Yesterday, the last day of the Tier II Moose Hunt, was sunny and cool, a perfect day for hunting. Michelle went into town to help a friend and attend yoga class, so Aly and I planned to hunt “the Moose Highway” up the ridge, to see if there were any young, foolish and love-sick bulls around, and/or maybe some mushrooms.
Before we left, I had a few things to take care of, and called Michelle to confer on a point. She told me that a couple of trees had fallen on the trail during the recent storm. One was small, and could probably be thrown off the trail, she said, but the other one had blocked a good portion of the trail at a narrow gap. She described it as being “as big as any we’ve moved off the trail.”
The issue became what to do about it, and when. I hate crawling over windfalls on the trail, and like to get things like that cleared away as soon as possible. On the other hand, if we waited a day, we could get our hunting in before the season ended. But then, what if we got a moose? We’d have as much as almost half a ton of meat to haul home . . . across the windfall! It’s things like this that can prevent a man from doing anything, if he’s not careful.
We packed up and hunted. When we got to the windfall, it turned out not to be so bad. As the one who bucked up those other trees by hand, I can assure you, it’s not that big.
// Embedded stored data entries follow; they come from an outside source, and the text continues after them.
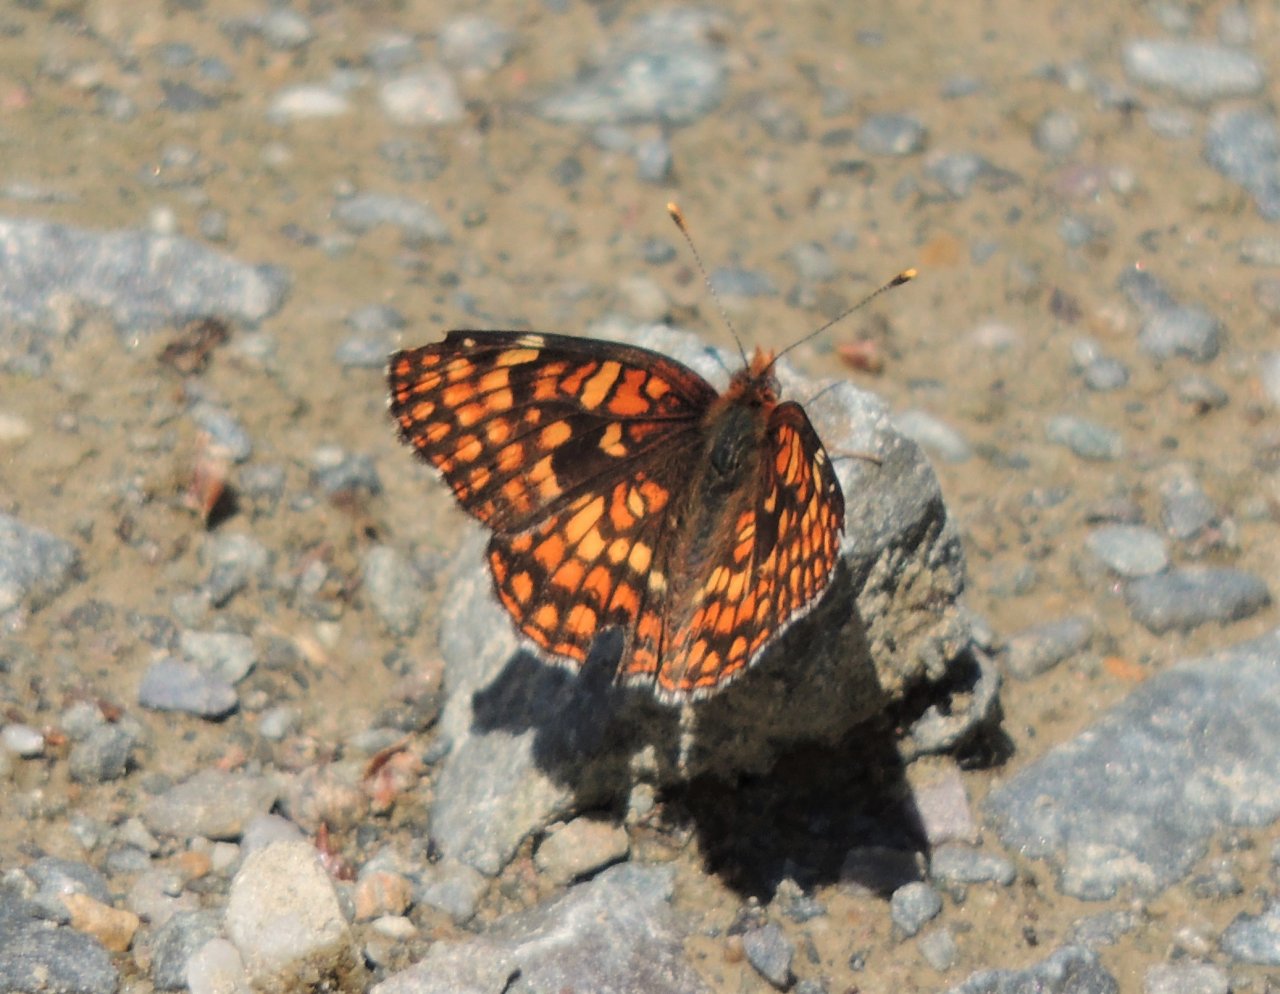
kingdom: Animalia
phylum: Arthropoda
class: Insecta
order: Lepidoptera
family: Nymphalidae
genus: Chlosyne
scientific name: Chlosyne palla
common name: Northern Checkerspot
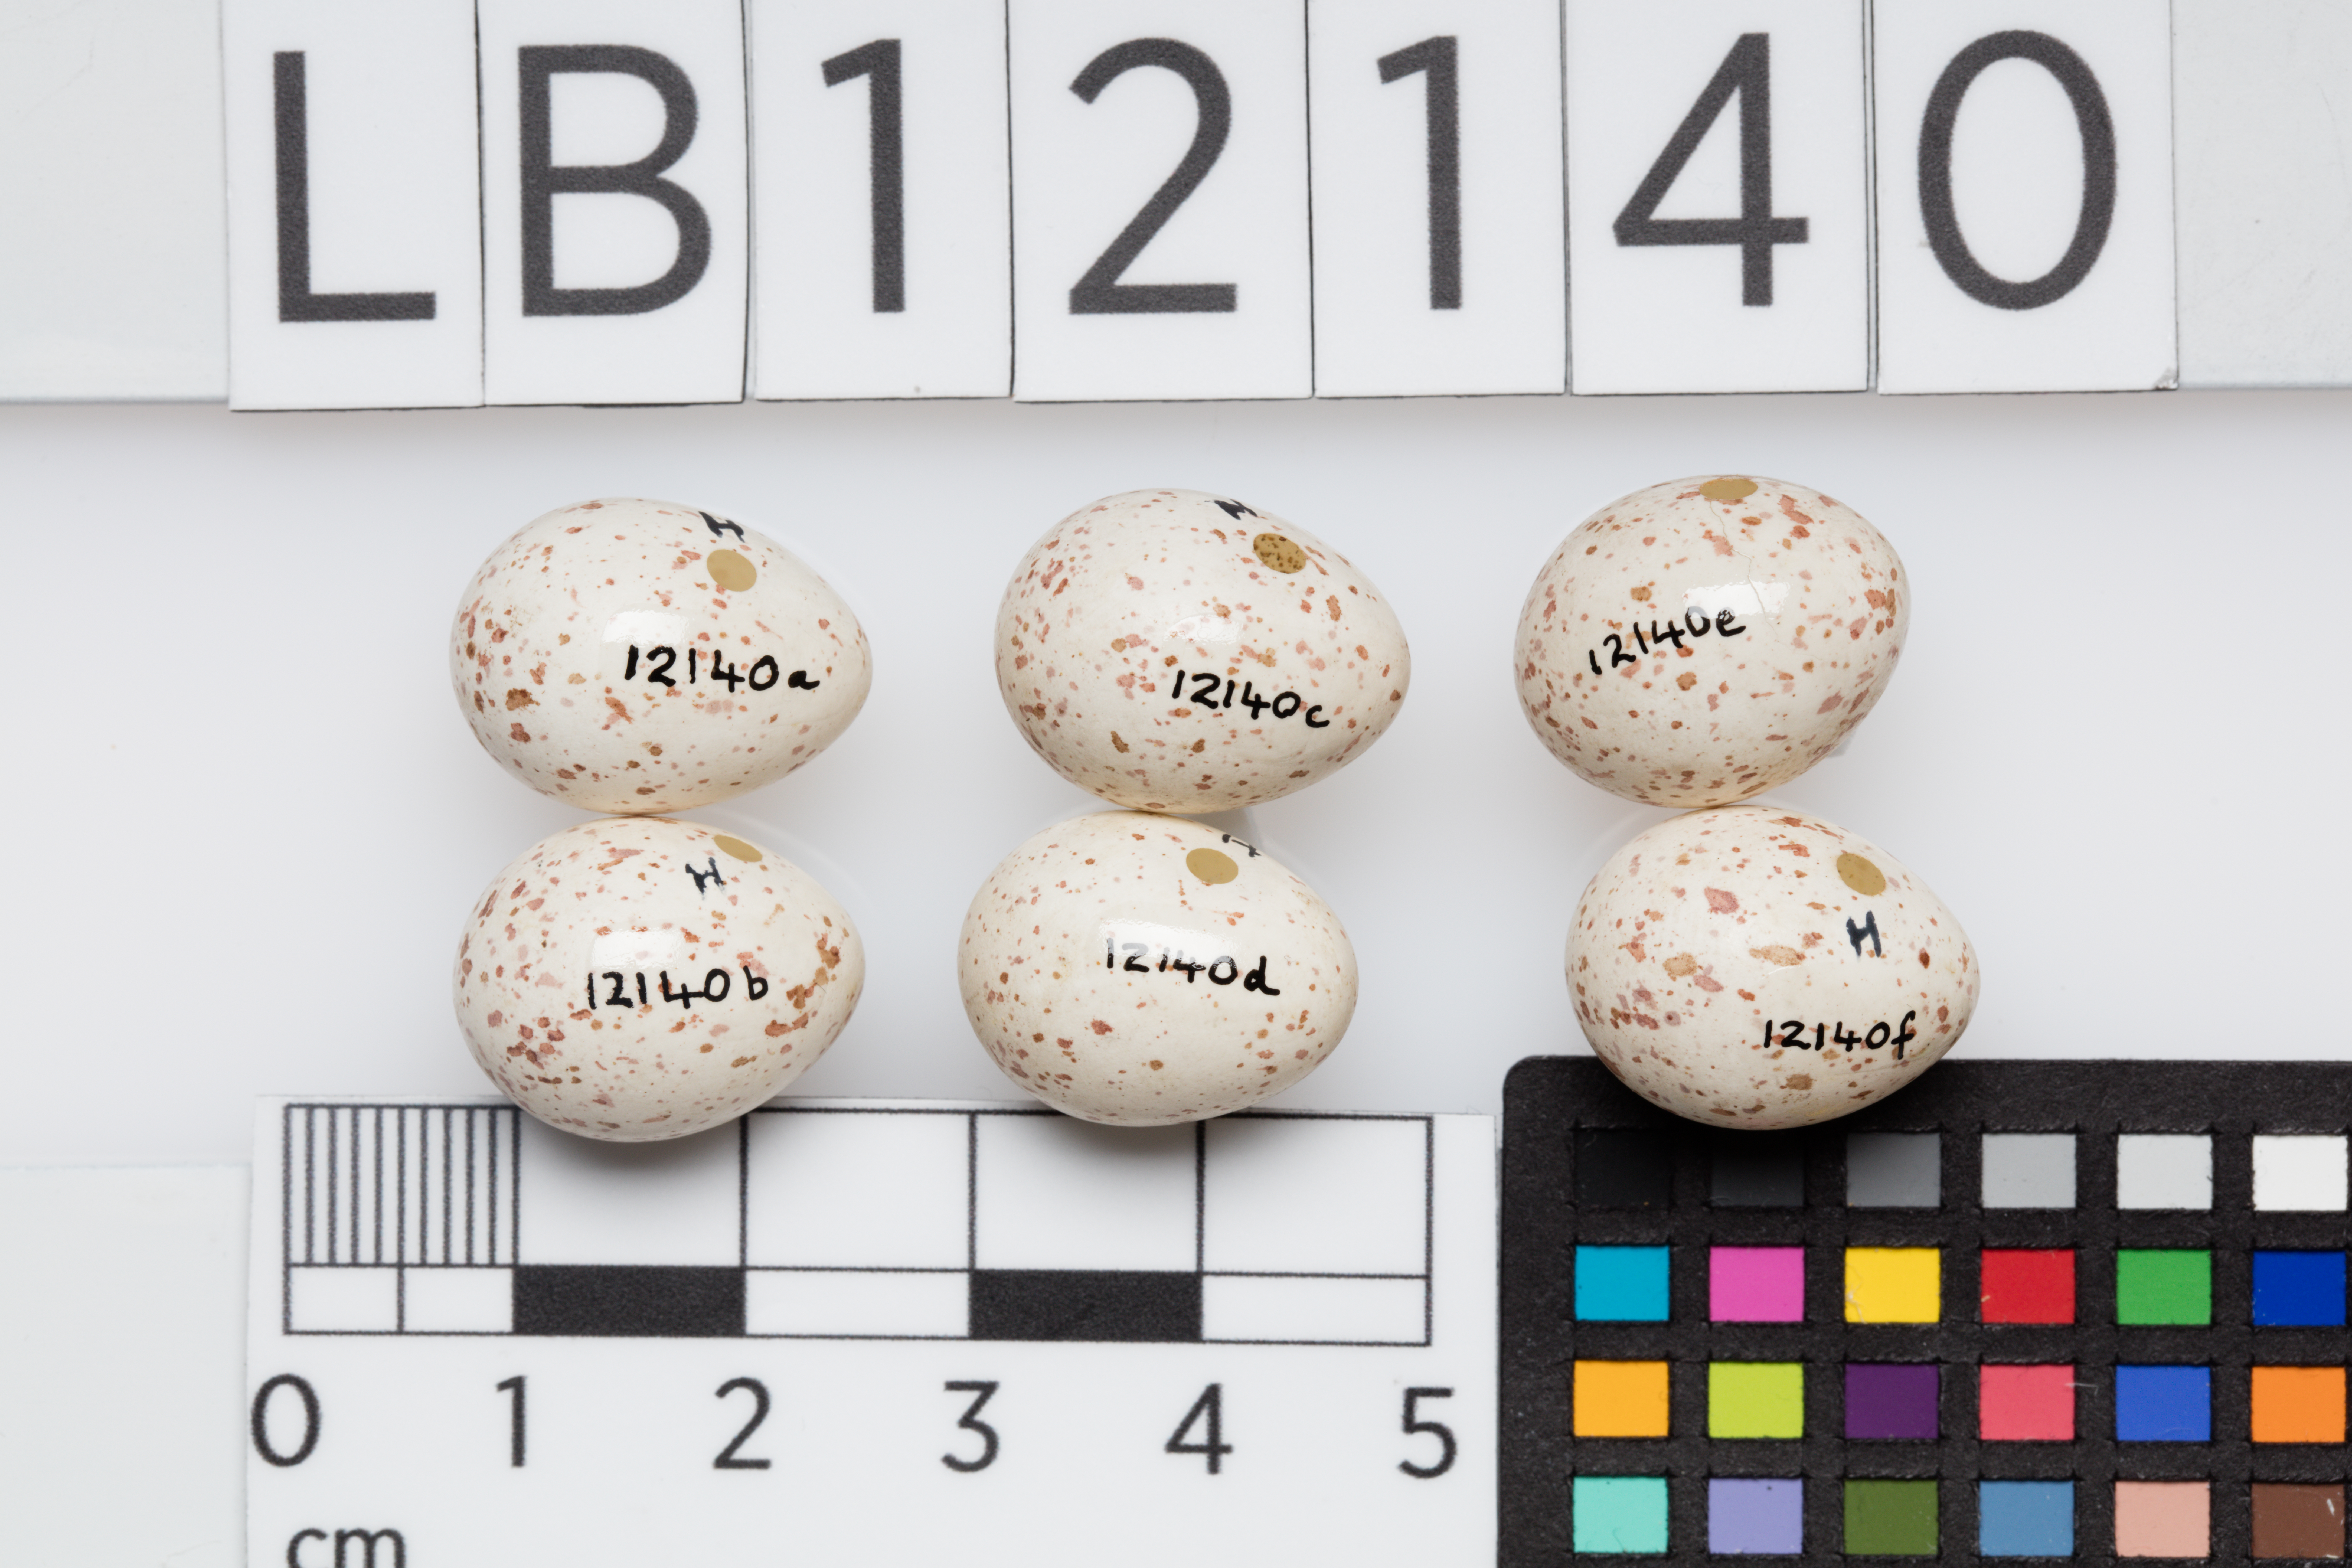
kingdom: Animalia
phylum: Chordata
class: Aves
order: Passeriformes
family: Paridae
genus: Parus
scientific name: Parus major
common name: Great tit
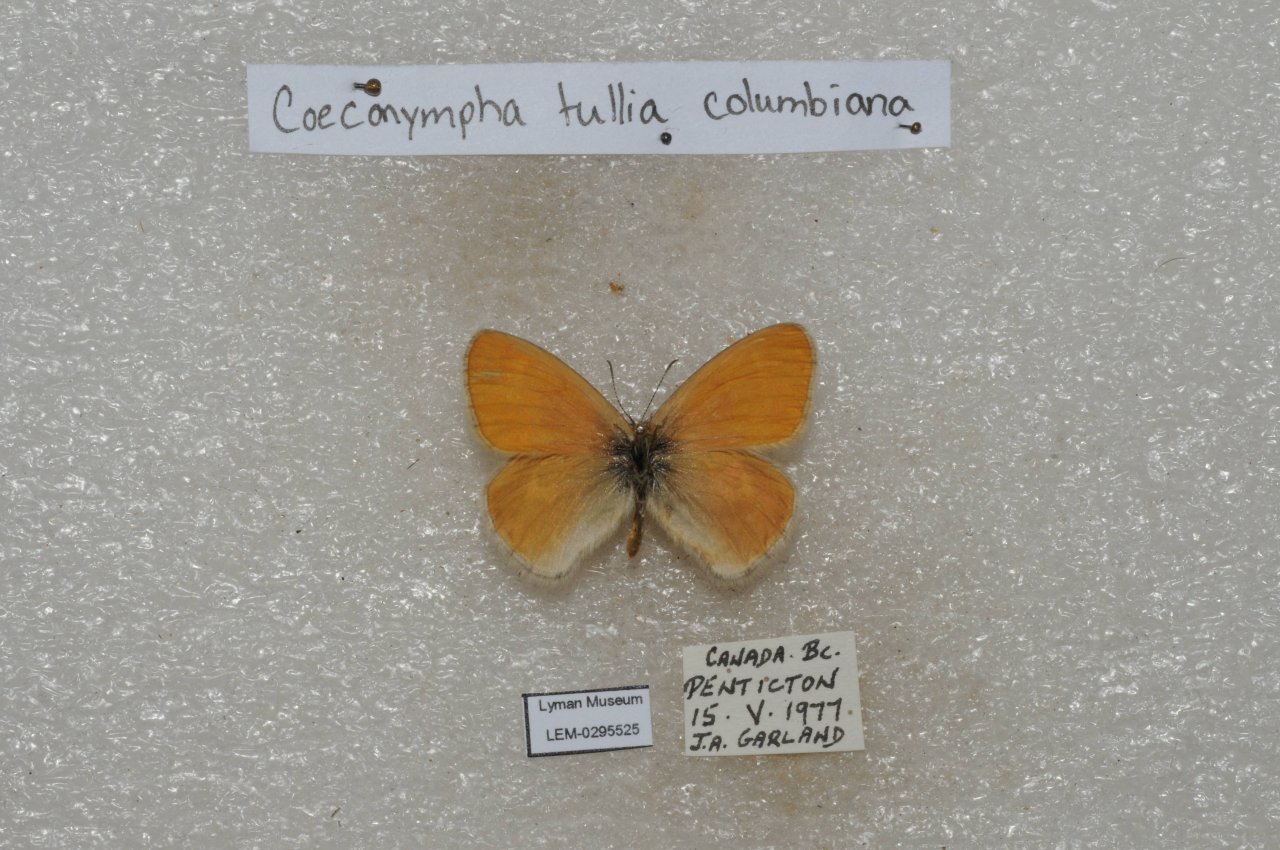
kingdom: Animalia
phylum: Arthropoda
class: Insecta
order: Lepidoptera
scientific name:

It’ll take some work, but it won’t be a major problem.
We hunted the ridge without finding so much as an edible mushroom. No matter. It was a good day, and even sitting absolutely still, staring at the forest and straining to hear the slightest sound, Aly and I were together. That, to me, is always a good time.
As you read this, the gear is stowed; the rifle has been cleaned and returned to the rack. The three of us are up the trail, attacking that windfall with axes and bow saws. By tonight the trail will be cleared, and we’ll have another stack of rounds curing for winters to come.